Me gusta ver a Jesús desde una perspectiva histórica, para hacerme acompañar por los no creyentes. En términos de hoy, pienso que Jesús es un campeón de la aceptación de las diferencias. El relato evangélico sobre la moneda que en un lado muestra al César, es un ejemplo de equidistancia, de equilibrio. Un ejemplo de plataforma de entendimiento y de punto de partida de eventuales negociaciones.
Son diferentes los pobres, los sin poder, los enfermos, todos portadores de mayores limitaciones que los demás. No portadores de limitaciones porque, ¿quién no las tiene?
En ese sentido, la Navidad podría conducir a entendernos unos a otros, como lo que Caín no quiso ser: guardián de su hermano.

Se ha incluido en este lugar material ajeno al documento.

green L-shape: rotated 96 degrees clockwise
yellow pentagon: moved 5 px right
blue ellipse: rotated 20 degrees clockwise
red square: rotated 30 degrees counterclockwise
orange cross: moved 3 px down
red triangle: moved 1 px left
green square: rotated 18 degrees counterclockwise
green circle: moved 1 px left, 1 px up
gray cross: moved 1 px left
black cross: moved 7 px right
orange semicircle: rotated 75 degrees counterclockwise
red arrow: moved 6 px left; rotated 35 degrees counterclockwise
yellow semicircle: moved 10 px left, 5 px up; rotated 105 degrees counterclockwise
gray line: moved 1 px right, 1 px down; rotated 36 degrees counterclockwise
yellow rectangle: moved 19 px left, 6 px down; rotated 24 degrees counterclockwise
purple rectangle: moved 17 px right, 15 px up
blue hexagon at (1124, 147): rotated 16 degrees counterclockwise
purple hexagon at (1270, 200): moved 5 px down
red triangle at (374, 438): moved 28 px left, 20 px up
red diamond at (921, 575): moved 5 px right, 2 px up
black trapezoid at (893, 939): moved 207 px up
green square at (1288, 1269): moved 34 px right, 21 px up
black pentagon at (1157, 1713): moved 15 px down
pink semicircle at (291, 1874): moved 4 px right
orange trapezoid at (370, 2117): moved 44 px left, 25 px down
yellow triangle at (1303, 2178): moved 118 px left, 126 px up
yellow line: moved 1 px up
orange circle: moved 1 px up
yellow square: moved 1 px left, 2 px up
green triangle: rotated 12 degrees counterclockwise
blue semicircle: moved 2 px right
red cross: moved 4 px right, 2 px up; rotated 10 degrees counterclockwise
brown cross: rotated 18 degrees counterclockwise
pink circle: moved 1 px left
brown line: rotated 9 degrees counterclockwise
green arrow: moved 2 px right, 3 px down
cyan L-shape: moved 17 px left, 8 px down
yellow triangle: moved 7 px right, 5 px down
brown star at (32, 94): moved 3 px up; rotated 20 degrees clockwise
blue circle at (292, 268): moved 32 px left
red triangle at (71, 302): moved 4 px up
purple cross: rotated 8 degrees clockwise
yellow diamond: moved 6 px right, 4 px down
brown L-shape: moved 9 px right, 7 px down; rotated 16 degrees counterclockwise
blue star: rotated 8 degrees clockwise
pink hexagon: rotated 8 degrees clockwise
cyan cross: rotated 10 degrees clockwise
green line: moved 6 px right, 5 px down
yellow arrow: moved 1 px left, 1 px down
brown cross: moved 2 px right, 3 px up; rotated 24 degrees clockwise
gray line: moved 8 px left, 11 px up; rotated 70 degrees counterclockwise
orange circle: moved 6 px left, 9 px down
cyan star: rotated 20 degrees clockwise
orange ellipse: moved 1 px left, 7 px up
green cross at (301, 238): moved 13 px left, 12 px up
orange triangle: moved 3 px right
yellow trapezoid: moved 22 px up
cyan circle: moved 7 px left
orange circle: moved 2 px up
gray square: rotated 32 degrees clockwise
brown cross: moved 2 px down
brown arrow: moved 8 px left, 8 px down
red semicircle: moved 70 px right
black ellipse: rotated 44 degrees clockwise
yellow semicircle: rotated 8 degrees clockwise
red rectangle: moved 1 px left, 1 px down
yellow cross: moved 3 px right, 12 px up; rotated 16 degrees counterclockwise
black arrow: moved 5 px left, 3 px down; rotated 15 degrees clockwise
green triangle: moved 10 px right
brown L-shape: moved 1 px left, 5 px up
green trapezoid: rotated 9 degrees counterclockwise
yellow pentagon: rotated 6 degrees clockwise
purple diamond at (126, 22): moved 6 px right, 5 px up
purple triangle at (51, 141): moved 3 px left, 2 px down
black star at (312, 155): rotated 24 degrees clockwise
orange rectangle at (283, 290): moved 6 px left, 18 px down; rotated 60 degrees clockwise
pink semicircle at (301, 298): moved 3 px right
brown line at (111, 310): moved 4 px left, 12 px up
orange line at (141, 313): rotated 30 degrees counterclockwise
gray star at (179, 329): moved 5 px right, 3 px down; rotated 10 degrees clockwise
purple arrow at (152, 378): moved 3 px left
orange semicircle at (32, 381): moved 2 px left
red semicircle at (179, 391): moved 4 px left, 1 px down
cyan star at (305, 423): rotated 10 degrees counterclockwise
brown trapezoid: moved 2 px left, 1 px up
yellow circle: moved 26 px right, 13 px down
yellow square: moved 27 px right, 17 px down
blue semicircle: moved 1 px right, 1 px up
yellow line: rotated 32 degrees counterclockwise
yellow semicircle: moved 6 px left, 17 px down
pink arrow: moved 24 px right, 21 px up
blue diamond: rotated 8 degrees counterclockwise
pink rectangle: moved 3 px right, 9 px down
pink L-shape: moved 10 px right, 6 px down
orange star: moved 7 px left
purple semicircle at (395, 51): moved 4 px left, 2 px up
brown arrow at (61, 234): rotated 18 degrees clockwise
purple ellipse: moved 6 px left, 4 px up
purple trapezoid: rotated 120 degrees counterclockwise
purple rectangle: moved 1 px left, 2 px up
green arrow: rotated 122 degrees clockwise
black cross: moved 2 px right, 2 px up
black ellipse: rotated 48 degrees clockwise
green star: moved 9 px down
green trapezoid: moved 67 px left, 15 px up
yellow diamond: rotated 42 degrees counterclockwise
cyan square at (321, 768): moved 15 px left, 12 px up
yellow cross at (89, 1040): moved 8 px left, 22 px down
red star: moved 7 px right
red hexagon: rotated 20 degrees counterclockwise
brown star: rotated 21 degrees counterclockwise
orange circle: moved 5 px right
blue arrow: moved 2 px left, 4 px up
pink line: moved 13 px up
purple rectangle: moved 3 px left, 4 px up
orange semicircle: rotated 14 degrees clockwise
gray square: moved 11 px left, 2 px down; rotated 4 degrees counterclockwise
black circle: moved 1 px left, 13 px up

Y así podría dar fundamento a una solidaridad que no tuviera solo la finalidad epidérmica de garantizarnos una convivencia pacífica. Que no fuera solo una forma política de comprar un seguro para mantener el statu quo .
Una solidaridad más proactiva, en la cual miráramos a la seguridad social y la educación pública como formas de atender las necesidades de los diferentes. Que nos llevara a mirar al ambiente como cosa no solo de todos los que ya estamos, sino incluso, de aquellos que aún no están aquí. Que mirara por encima de las fronteras, del color de la piel y afinidades culturales.
Una solidaridad que nos abriera el corazón que mira a los demás y nos cerrara un poco los ojos que observan hacia las vitrinas y hacia la tarjeta de crédito, ambos elementos de la carrera consumista. Así nos acercaríamos un poco a las aves del cielo y a los lirios del campo. Apostaríamos a la fecundidad indudable de la realidad. Buscaríamos, primero, lo que tiene más sentido, y esperaríamos a que lo demás se nos diera por añadidura. Nos convertiríamos en lo que el evangelio llama “hombres de buena voluntad”. Y mereceríamos la paz ofrecida aquella noche por las voces del cielo.